Chief financial officer Dominique Boies said private label is successful if it generates incremental margins.

"So if they're there, they should bring more profitability to Rona and our dealers. And if not, we're out of there," he told analysts.

Rona said it has to be careful about cutting excess inventory to avoid shortages.

"We're starting with $100 million. It should help release some capital and make us more efficient," Boies added.

The home renovation chain said the quarter's loss included $53.7-million in restructuring costs, impairment of non-financial assets and other charges, as well as an adjustment of $9.1 million for other costs related to its recovery plan.

The net loss amounted to $1.19 per share, which was deeper than analysts expected, while Rona's adjusted earnings and revenue also missed expectations by a wide margin.

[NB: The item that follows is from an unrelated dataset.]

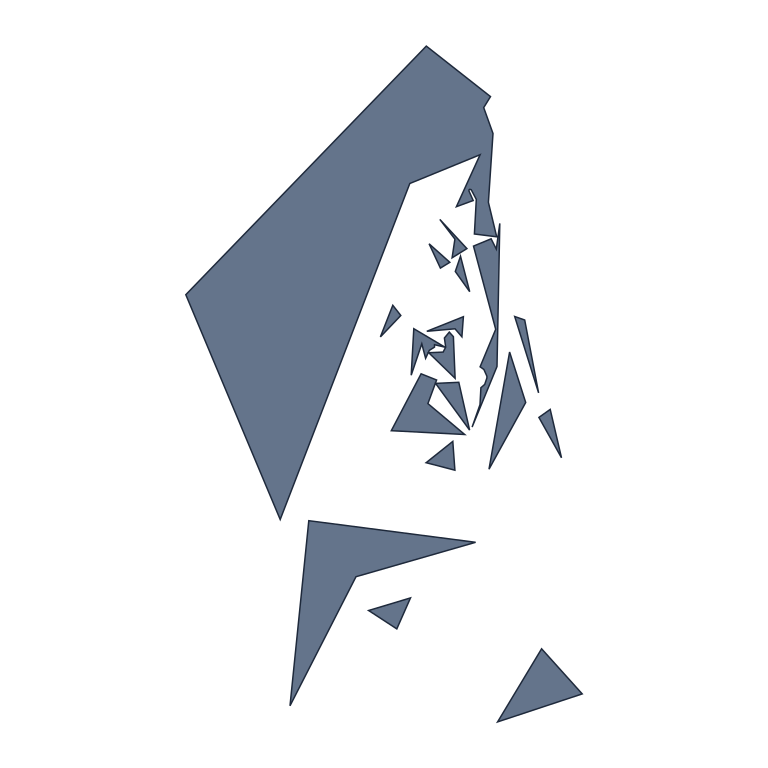 Guayaquil, Guayas, Ecuador (Natural Earth projection)
{"feature_id": "8360857B75288721097085", "entity_name": "Guayaquil", "entity_type": "district", "adm_level": 2, "iso_a3": "ECU", "parent_name": "Ecuador", "parent_adm1": "Guayas", "projection": "natural_earth1", "projection_center": [-80.067, -2.513], "detail": "medium", "context": "isolated", "style": "filled", "palette": "slate", "viewbox_px": 768, "rotation_deg": 0, "n_neighbors": 0, "source": "geoboundaries", "source_scale": "gbopen_adm2", "svg_char_len": 1490}
<svg xmlns="http://www.w3.org/2000/svg" viewBox="0 0 768 768"><path d="M426.3,46.1L185.8,294.7L280.2,519.5L409.8,183.5L480.1,154.7L456.4,206.7L473.2,200.5L469.0,191.1L469.0,189.9L469.8,189.3L471.2,189.7L476.3,199.4L474.4,234.0L496.7,236.8L488.4,202.3L493.0,133.5L483.7,107.6L490.5,96.6L426.3,46.1ZM475.6,542.3L308.8,520.7L290.0,705.8L356.0,576.7L475.6,542.3ZM541.6,648.8L497.6,721.9L582.2,693.9L541.6,648.8ZM497.0,366.5L499.8,223.4L496.3,249.1L491.1,238.8L473.5,246.1L495.7,329.3L480.1,366.8L483.9,369.5L486.9,376.2L486.9,378.0L484.7,384.4L480.9,387.7L480.0,404.6L472.1,427.1L497.0,366.5ZM489.0,469.2L525.7,402.5L509.6,352.0L489.0,469.2ZM436.6,380.0L421.1,373.8L391.3,430.7L464.7,434.5L427.9,403.6L436.6,380.0ZM550.2,409.4L538.9,417.4L561.5,457.8L550.2,409.4ZM469.6,430.1L458.8,382.3L435.6,383.4L469.6,430.1ZM410.5,597.9L368.6,610.5L396.8,628.9L410.5,597.9ZM538.6,392.9L524.7,320.0L514.7,316.5L538.6,392.9ZM445.0,347.2L413.8,328.7L411.2,375.2L421.8,343.8L425.6,358.3L429.3,350.4L434.5,347.1L434.5,344.7L445.0,347.2ZM466.9,248.6L439.8,219.4L454.9,239.1L452.1,257.8L466.9,248.6ZM455.1,378.3L453.4,336.7L449.3,332.1L444.4,338.0L445.7,347.2L443.1,352.1L428.7,352.7L455.1,378.3ZM454.9,470.2L452.8,441.4L426.1,462.7L454.9,470.2ZM463.4,316.7L426.8,331.3L455.0,328.8L461.9,336.8L463.4,316.7ZM380.4,336.9L400.8,315.5L392.8,305.3L380.4,336.9ZM469.7,291.7L460.5,256.2L455.3,271.5L469.7,291.7ZM449.8,262.3L429.1,243.8L440.4,268.1L449.8,262.3Z" fill="#64748b" stroke="#1e293b" stroke-width="1.5"/></svg>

Rona's adjusted net income attributable to participating shares amounted to $33.6 million, compared to $45.1 million a year earlier. That equalled to 28 cents per share, down from 37 cents a year before and five cents below the estimate.

Analysts had estimated 33 cents per share of adjusted earnings and a net loss of $1.30 per share, including one-time items.

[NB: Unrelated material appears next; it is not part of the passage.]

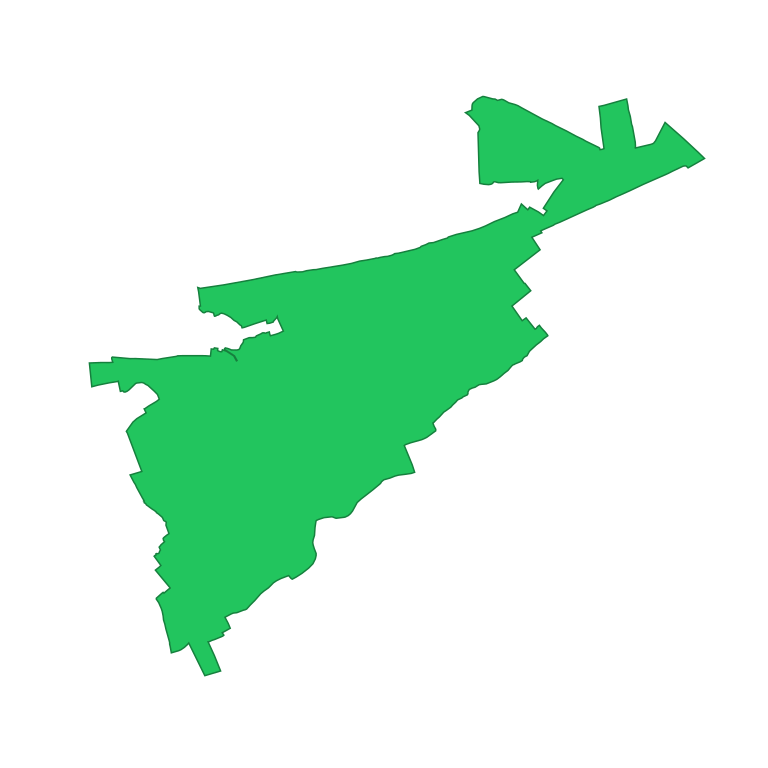 outline of Stefan Cel Mare, Vaslui, Romania, rotated 276°
{"feature_id": "2599482B71455353964024", "entity_name": "Stefan Cel Mare", "entity_type": "district", "adm_level": 2, "iso_a3": "ROU", "parent_name": "Romania", "parent_adm1": "Vaslui", "projection": "orthographic", "projection_center": [27.601, 46.727], "detail": "fine", "context": "isolated", "style": "filled", "palette": "green", "viewbox_px": 768, "rotation_deg": 276, "n_neighbors": 0, "source": "geoboundaries", "source_scale": "gbopen_adm2", "svg_char_len": 6162}
<svg xmlns="http://www.w3.org/2000/svg" viewBox="0 0 768 768"><g transform="rotate(276 384 384)"><path d="M682.5,568.8L671.2,571.4L661.5,573.1L641.1,578.2L640.3,576.7L639.6,574.3L641.1,573.8L641.7,572.8L646.6,559.3L648.0,556.3L650.6,549.0L654.8,538.8L658.9,527.6L660.6,523.8L664.1,513.7L673.0,492.2L674.8,488.1L675.6,485.2L676.7,478.7L678.9,473.7L679.3,472.3L679.4,471.2L677.9,467.3L679.0,464.7L678.9,462.5L680.3,453.5L680.3,452.2L677.3,447.2L673.1,443.3L671.6,442.6L669.7,442.5L665.6,442.8L662.4,436.7L660.0,440.8L650.7,451.4L647.5,452.6L646.1,452.3L643.8,451.2L605.0,456.4L593.5,458.4L593.1,462.5L593.2,467.2L593.8,469.4L594.8,471.0L596.1,471.7L596.6,472.3L596.7,473.6L596.2,476.6L596.4,479.2L598.2,490.0L599.3,499.1L600.3,505.2L600.5,508.5L600.0,508.7L600.9,512.5L601.5,513.9L602.7,515.6L597.6,515.8L594.5,516.7L594.0,517.1L597.5,520.3L600.4,523.4L604.2,530.9L605.8,534.2L607.2,539.5L605.9,541.0L592.7,532.9L575.4,524.1L573.2,528.0L568.2,525.0L571.2,519.7L575.1,510.4L572.3,508.8L577.4,501.8L568.8,499.0L566.7,494.3L562.2,486.8L557.1,476.9L551.8,468.4L548.8,462.8L545.5,455.5L540.3,440.3L536.9,432.6L535.8,431.8L533.8,427.0L529.8,418.4L528.9,414.0L526.9,410.9L524.8,406.6L523.6,405.7L521.2,400.8L515.6,384.7L514.8,381.0L513.7,379.7L512.8,378.1L511.3,374.2L510.8,371.4L509.5,366.9L508.5,364.4L508.5,363.0L507.9,361.8L505.4,353.6L503.7,347.0L500.5,339.0L497.8,330.1L492.5,310.5L490.7,304.6L490.3,301.9L488.6,295.2L487.0,291.1L486.2,285.4L486.6,284.4L481.1,264.5L473.7,241.4L465.8,214.2L459.8,190.9L460.1,190.6L460.5,188.7L456.3,190.0L442.3,193.3L442.1,192.0L439.6,192.3L439.0,192.6L438.2,193.6L436.2,196.4L436.0,197.6L436.6,198.7L437.3,199.4L437.8,201.9L436.9,206.8L436.5,207.2L434.0,208.1L433.7,208.4L434.0,209.5L434.8,210.5L435.5,212.3L436.8,213.5L437.5,215.0L437.1,217.7L435.9,221.0L434.1,224.8L431.6,228.2L430.4,231.1L427.7,234.6L427.1,236.0L425.0,237.0L425.8,239.3L430.4,249.1L435.3,260.2L431.9,261.4L432.5,263.9L434.0,267.3L435.3,267.8L438.9,270.5L439.8,270.8L438.0,271.4L426.1,278.4L423.5,274.1L422.1,271.1L420.1,266.0L421.8,265.1L423.8,264.5L422.7,261.8L422.2,261.1L422.1,260.4L422.4,259.4L422.1,257.7L421.0,256.3L418.5,252.0L417.1,251.3L416.4,248.5L416.0,245.1L413.3,239.7L410.8,239.7L407.1,237.6L404.1,236.8L403.1,236.0L402.4,234.2L401.9,228.7L402.5,226.9L403.0,224.8L403.3,222.4L402.4,221.7L401.8,221.7L396.4,232.3L392.0,235.4L391.6,234.8L395.6,232.1L396.4,231.3L400.2,223.7L401.1,219.7L399.2,219.3L399.0,218.3L399.4,216.1L399.9,215.0L402.0,215.0L402.2,211.5L400.8,210.9L400.8,208.5L393.6,208.5L393.4,203.0L393.0,198.8L391.1,180.7L390.4,175.7L389.8,174.7L386.1,160.7L384.6,155.9L383.3,134.1L382.7,128.9L382.4,111.0L381.8,110.5L380.6,110.6L377.2,112.0L376.6,108.5L375.8,100.6L374.1,88.8L350.7,93.7L353.0,99.7L356.4,110.5L358.6,118.6L359.0,119.4L349.1,122.6L349.9,124.8L348.9,126.1L348.9,127.3L349.8,129.1L351.6,131.1L358.5,136.9L359.1,137.9L360.2,143.0L359.9,144.9L358.7,147.2L357.9,149.4L352.8,156.3L349.9,159.8L348.8,160.4L345.4,162.1L342.8,159.4L337.6,152.4L334.6,148.9L334.2,148.1L330.4,150.4L323.7,141.8L319.9,138.3L310.0,132.7L308.4,133.9L271.7,152.3L267.0,141.0L260.1,145.6L258.0,147.3L255.2,148.9L245.2,155.8L243.4,157.2L242.6,157.1L242.5,157.8L240.9,157.9L240.2,159.4L238.9,160.4L235.3,166.6L234.4,168.5L233.1,170.6L232.6,171.1L232.3,171.1L231.2,173.2L228.4,177.2L227.4,178.0L225.4,179.1L225.1,179.4L224.4,181.1L223.8,181.9L220.8,181.9L212.7,185.8L211.1,183.9L208.6,181.4L207.4,180.5L205.6,181.0L204.2,182.2L200.9,179.1L199.3,178.2L198.7,177.6L198.1,177.5L195.6,179.0L195.2,179.0L194.3,178.3L192.6,178.1L191.6,177.0L191.6,175.4L191.2,174.9L190.1,175.1L189.6,174.2L188.7,173.4L180.2,181.1L178.3,179.5L175.0,176.1L158.9,192.6L158.5,192.6L157.6,191.4L153.0,187.0L153.7,186.1L153.0,185.5L152.7,185.0L147.2,180.0L146.3,180.0L143.0,182.8L137.4,186.0L134.7,187.2L130.2,188.6L126.3,189.4L122.4,191.1L117.6,192.7L106.0,197.3L103.9,198.0L103.2,197.9L100.6,198.8L94.4,200.6L97.3,207.7L98.5,209.8L101.3,213.1L104.4,215.8L106.0,216.9L75.2,236.3L81.5,251.5L96.0,243.8L109.2,236.0L109.5,237.1L111.1,239.8L112.2,242.3L116.4,250.0L117.5,251.0L119.7,249.1L125.0,256.6L129.6,254.1L135.4,250.2L139.3,256.0L140.4,258.0L141.2,261.6L144.6,268.3L144.8,269.2L145.8,270.9L150.2,274.1L155.4,278.3L162.4,283.2L165.6,286.3L169.2,290.4L174.8,294.9L177.2,297.8L179.8,301.9L183.5,309.2L181.0,311.8L180.3,313.1L180.6,313.6L182.8,316.8L187.1,322.2L193.0,328.3L197.8,332.1L202.9,334.0L206.3,334.4L208.4,334.2L213.1,331.8L216.7,330.3L218.9,329.7L221.6,329.8L226.2,330.7L234.3,330.4L240.7,330.7L241.4,331.3L242.4,333.0L244.8,338.3L246.4,345.6L246.4,346.8L245.6,349.7L245.5,350.5L247.2,358.0L247.6,359.3L249.4,362.2L251.5,364.2L254.4,366.0L263.3,369.7L267.3,373.3L277.9,384.3L284.7,390.9L286.6,391.8L288.7,393.8L291.1,399.8L293.6,404.6L294.9,408.0L296.4,414.5L297.9,420.4L299.4,423.7L306.4,420.6L324.9,410.6L326.0,411.8L328.3,416.6L332.6,427.4L334.0,429.9L335.4,432.1L342.8,440.3L344.4,440.2L347.3,438.2L350.3,436.7L351.1,437.6L354.4,440.1L357.0,442.5L362.3,446.4L364.3,448.8L368.0,452.9L370.2,454.4L373.7,457.4L375.8,458.8L378.3,462.9L379.5,464.0L381.9,468.0L383.1,468.5L384.9,468.3L387.5,469.4L389.2,472.2L390.3,474.9L393.2,478.6L393.8,480.7L394.8,485.7L398.6,492.9L400.4,495.7L403.4,498.9L407.2,502.4L410.5,505.9L415.4,509.2L416.6,510.4L417.0,511.4L417.7,512.3L420.3,517.1L421.8,519.1L422.9,519.2L424.5,520.1L425.6,521.0L427.1,523.3L431.0,524.9L432.2,525.6L438.9,531.5L442.6,535.4L445.7,538.0L449.1,541.9L449.8,541.5L452.3,539.1L456.3,534.5L458.6,532.4L456.9,530.6L455.2,529.7L454.3,528.5L464.6,518.4L461.4,514.8L474.9,503.1L492.1,520.2L498.8,513.7L498.8,512.8L511.2,501.6L533.8,525.2L545.4,515.7L550.9,525.2L552.6,523.8L553.7,525.5L559.5,535.7L560.9,537.4L563.3,542.0L578.4,567.6L581.6,573.4L583.2,575.7L583.7,576.0L585.7,580.3L590.6,589.3L594.3,595.1L601.6,607.8L609.7,621.1L623.0,644.4L625.8,648.7L631.9,658.7L632.4,660.6L632.4,661.5L632.1,662.2L630.7,663.8L641.8,679.2L646.3,673.5L659.2,656.4L673.5,636.2L654.2,628.6L651.7,627.0L651.0,626.0L650.2,624.3L645.0,609.4L645.1,609.2L646.4,609.3L650.8,608.6L654.9,607.4L665.9,604.2L668.2,603.1L675.8,601.0L682.3,598.4L686.3,597.5L692.8,595.5L684.1,573.7L682.5,568.8Z" fill="#22c55e" stroke="#15803d" stroke-width="1.5"/></g></svg>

Sawyer acknowledged the disappointing results but said it is building a new Rona by changing the culture to make it a leaner and more efficient organization.

"We are managing the business to make sure that we are gradually improving our first-time and mid-term results, but our objective is to rebuild Rona's foundation and unlock its full value and it takes more than one quarter to achieve," he said.

Its plan calls for $110 million in cost savings by year-end. About $30 million has been achieved to date by reducing administrative marketing, and distribution costs, cutting 325 jobs at its four administrative centre and closing 11 unprofitable stores by the end of the year.

Same-store sales for Rona's overall network were down one per cent, due to a decrease of 2.7 per cent in the distribution segment and 0.7 per cent in the retail segment.

The decrease was partially offset by new store openings, which added $7.7 million to the quarter's consolidated revenues.

The distribution segment recorded revenues of $349.7 million, down 4.9 per cent from $367.9 million last year, while the retail segment posted sales of $899.3 million, down 4.4 per cent from $940.7 million in 2012.

Irene Nattel of RBC Capital Markets called Rona's efforts a "work in progress."

One of Rona's problems is that it has too many items or SKUs for sale, including too many slow-moving products that end up staying on shelves longer than the industry average.

On the Toronto Stock Exchange, Rona's shares fell 42 cents or 3.73 per cent at $10.84.